There are now text-to-video generators available, which, as their name suggests, can turn a text description into a moving image.

It can turn 2D images into 3D

AI is also getting better at turning 2D still images into 3D visualisations.

It makes factual errors and hallucinates

AI, particularly large language models that are used for chatbots such as ChatGPT, is notorious for making factual mistakes that are easily missed because they seem reasonably convincing.

For every example of a functional use for AI chatbots, there is seemingly a counter-example of its failure.

Prof Ethan Mollick at the Wharton School of the University of Pennsylvania, for example, tested GPT-4 and was able to provide a fair peer review of a research paper as if it were an economic sociologist.

However, Robin Bauwens, an assistant professor at Tilburg University in the Netherlands, had an academic paper rejected by a reviewer, who had likely used AI as the reviewer suggested he familiarise himself with academic papers that had been made up.

The question of why AI generates fake academic papers relates to how large language models work: they are probabilistic, in that they map the probability over sequences of words. As Dr David Smerdon of the University of Queensland puts it: “Given the start of a sentence, it will try to guess the most likely words to come next.”

In February, Bing launched a pre-recorded demo of its AI. As the software engineer Dmitri Brereton has pointed out, the AI was asked to generate a five-day itinerary for Mexico City. Of five descriptions of suggested nightlife options, four were inaccurate, Brereton found. In summarising the figures from a financial report, Brereton found, it also managed to fudge the numbers badly.

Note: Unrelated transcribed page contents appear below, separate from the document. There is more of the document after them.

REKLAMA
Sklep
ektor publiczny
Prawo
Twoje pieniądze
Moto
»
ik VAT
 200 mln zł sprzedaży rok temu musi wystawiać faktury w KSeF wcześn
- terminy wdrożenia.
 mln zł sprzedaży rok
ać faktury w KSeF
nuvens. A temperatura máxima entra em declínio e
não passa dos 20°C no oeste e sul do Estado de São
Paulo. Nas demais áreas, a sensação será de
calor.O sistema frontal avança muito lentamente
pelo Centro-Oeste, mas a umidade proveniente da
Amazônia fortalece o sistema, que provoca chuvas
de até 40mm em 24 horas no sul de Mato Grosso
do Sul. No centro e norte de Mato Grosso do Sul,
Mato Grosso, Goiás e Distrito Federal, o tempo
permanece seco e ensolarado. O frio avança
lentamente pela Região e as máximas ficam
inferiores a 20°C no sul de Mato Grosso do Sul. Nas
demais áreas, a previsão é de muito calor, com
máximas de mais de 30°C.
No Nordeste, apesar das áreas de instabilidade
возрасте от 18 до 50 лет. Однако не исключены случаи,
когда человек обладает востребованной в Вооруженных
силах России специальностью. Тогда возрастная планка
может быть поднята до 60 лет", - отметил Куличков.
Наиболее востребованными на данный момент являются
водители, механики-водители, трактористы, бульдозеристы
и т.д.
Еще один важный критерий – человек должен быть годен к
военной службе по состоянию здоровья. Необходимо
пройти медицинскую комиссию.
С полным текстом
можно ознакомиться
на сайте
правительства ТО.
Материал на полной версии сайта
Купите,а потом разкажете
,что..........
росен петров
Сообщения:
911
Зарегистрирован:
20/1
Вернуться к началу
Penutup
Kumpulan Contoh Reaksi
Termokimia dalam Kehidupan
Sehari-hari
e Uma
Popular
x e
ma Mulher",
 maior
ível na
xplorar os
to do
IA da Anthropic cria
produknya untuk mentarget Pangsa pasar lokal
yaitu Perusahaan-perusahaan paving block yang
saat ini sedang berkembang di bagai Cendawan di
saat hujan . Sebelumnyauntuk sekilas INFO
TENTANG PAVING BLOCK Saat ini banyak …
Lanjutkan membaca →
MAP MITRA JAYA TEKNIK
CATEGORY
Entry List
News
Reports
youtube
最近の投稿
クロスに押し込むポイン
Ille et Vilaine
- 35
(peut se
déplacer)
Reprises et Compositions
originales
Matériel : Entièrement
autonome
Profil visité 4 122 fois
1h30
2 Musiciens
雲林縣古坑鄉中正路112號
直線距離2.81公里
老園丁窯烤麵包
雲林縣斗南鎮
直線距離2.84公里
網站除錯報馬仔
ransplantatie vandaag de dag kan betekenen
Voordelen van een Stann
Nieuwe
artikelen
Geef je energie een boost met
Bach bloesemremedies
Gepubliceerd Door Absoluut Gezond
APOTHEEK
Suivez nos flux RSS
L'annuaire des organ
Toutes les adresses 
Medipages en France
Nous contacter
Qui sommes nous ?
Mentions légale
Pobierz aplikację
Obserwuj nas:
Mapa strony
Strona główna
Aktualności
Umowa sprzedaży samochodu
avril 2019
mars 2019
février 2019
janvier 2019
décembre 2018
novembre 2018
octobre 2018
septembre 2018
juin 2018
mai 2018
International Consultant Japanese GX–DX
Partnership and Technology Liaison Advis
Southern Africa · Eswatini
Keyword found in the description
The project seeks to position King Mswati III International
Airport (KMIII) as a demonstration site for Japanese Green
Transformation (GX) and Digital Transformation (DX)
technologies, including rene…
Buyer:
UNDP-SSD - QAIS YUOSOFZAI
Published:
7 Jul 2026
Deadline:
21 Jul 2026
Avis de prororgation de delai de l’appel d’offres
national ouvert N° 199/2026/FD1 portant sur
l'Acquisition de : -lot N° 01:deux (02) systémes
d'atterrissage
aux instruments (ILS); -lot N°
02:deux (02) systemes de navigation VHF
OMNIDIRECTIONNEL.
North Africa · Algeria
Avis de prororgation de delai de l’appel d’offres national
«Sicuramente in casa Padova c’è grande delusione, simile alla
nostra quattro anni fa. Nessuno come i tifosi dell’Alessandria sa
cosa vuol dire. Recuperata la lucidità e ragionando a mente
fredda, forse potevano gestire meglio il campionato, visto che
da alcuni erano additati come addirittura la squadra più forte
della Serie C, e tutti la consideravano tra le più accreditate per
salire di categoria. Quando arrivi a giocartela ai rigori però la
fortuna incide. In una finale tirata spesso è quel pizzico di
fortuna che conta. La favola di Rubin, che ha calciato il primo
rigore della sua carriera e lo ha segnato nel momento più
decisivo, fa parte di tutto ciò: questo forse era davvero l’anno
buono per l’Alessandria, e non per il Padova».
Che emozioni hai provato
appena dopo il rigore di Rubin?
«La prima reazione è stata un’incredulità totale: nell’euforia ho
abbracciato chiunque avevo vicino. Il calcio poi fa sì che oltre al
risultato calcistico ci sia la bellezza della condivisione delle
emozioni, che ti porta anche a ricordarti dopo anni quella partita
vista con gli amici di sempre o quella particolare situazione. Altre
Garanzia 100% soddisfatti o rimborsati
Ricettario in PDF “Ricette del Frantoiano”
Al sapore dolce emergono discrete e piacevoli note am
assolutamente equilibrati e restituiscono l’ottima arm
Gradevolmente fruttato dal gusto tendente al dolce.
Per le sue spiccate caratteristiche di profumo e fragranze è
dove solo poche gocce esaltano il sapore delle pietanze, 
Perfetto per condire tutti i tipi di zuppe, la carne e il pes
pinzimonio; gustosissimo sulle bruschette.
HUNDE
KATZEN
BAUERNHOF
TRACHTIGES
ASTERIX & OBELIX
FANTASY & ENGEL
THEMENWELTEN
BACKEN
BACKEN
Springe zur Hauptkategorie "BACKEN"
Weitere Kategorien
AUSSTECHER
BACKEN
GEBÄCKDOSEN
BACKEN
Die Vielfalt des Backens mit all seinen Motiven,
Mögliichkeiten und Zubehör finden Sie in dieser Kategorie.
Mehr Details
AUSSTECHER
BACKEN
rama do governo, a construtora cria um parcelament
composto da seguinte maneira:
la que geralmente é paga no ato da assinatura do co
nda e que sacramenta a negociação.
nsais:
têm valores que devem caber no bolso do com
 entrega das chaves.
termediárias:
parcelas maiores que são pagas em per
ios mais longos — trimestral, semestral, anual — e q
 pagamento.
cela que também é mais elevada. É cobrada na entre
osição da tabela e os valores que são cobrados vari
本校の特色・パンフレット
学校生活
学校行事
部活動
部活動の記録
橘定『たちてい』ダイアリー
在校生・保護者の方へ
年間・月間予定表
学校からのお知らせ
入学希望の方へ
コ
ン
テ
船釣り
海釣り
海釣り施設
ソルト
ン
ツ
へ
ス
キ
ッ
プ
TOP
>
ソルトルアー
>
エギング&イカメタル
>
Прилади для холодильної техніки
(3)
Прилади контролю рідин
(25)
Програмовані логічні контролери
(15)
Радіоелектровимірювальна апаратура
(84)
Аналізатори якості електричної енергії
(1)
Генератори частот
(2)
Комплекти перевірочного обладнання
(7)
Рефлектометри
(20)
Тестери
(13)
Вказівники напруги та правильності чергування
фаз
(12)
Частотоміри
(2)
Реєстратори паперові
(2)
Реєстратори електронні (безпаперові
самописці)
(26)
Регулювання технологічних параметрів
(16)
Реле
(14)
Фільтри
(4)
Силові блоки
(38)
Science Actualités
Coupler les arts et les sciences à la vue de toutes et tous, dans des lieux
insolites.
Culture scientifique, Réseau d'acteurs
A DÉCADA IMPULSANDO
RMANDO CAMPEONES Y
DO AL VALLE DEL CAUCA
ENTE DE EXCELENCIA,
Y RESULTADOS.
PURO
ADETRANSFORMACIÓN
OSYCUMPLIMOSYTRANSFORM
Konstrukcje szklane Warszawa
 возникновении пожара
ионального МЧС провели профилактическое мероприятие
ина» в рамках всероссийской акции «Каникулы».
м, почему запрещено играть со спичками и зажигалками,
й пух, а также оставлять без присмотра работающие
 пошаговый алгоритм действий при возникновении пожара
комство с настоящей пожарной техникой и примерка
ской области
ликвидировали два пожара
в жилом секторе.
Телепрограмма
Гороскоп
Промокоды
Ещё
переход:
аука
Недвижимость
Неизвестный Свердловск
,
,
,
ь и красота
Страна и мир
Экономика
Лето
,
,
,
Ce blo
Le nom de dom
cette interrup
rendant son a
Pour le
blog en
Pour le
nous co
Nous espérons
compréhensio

It can create (cursed) instructions and recipes

ChatGPT has been used to write crochet patterns, resulting in hilariously cursed results.

Related: Robot recruiters: can bias be banished from AI hiring?

GPT-4, the latest iteration of the AI behind the chatbot, can also provide recipe suggestions based on a photograph of the contents of your fridge. I tried this with several images from the Fridge Detective subreddit, but not once did it return any recipe suggestions containing ingredients that were actually in the fridge pictures.

It can act as an assistant to do administrative tasks

“Advances in AI will enable the creation of a personal agent,” Bill Gates wrote this week. “Think of it as a digital personal assistant: It will see your latest emails, know about the meetings you attend, read what you read, and read the things you don’t want to bother with.”

“This will both improve your work on the tasks you want to do and free you from the ones you don’t want to do.”

For years, Google Assistant’s AI has been able to make reservations at restaurants via phone calls.

OpenAI has now enabled plugins for GPT-4, enabling it to look up data on the web and to order groceries.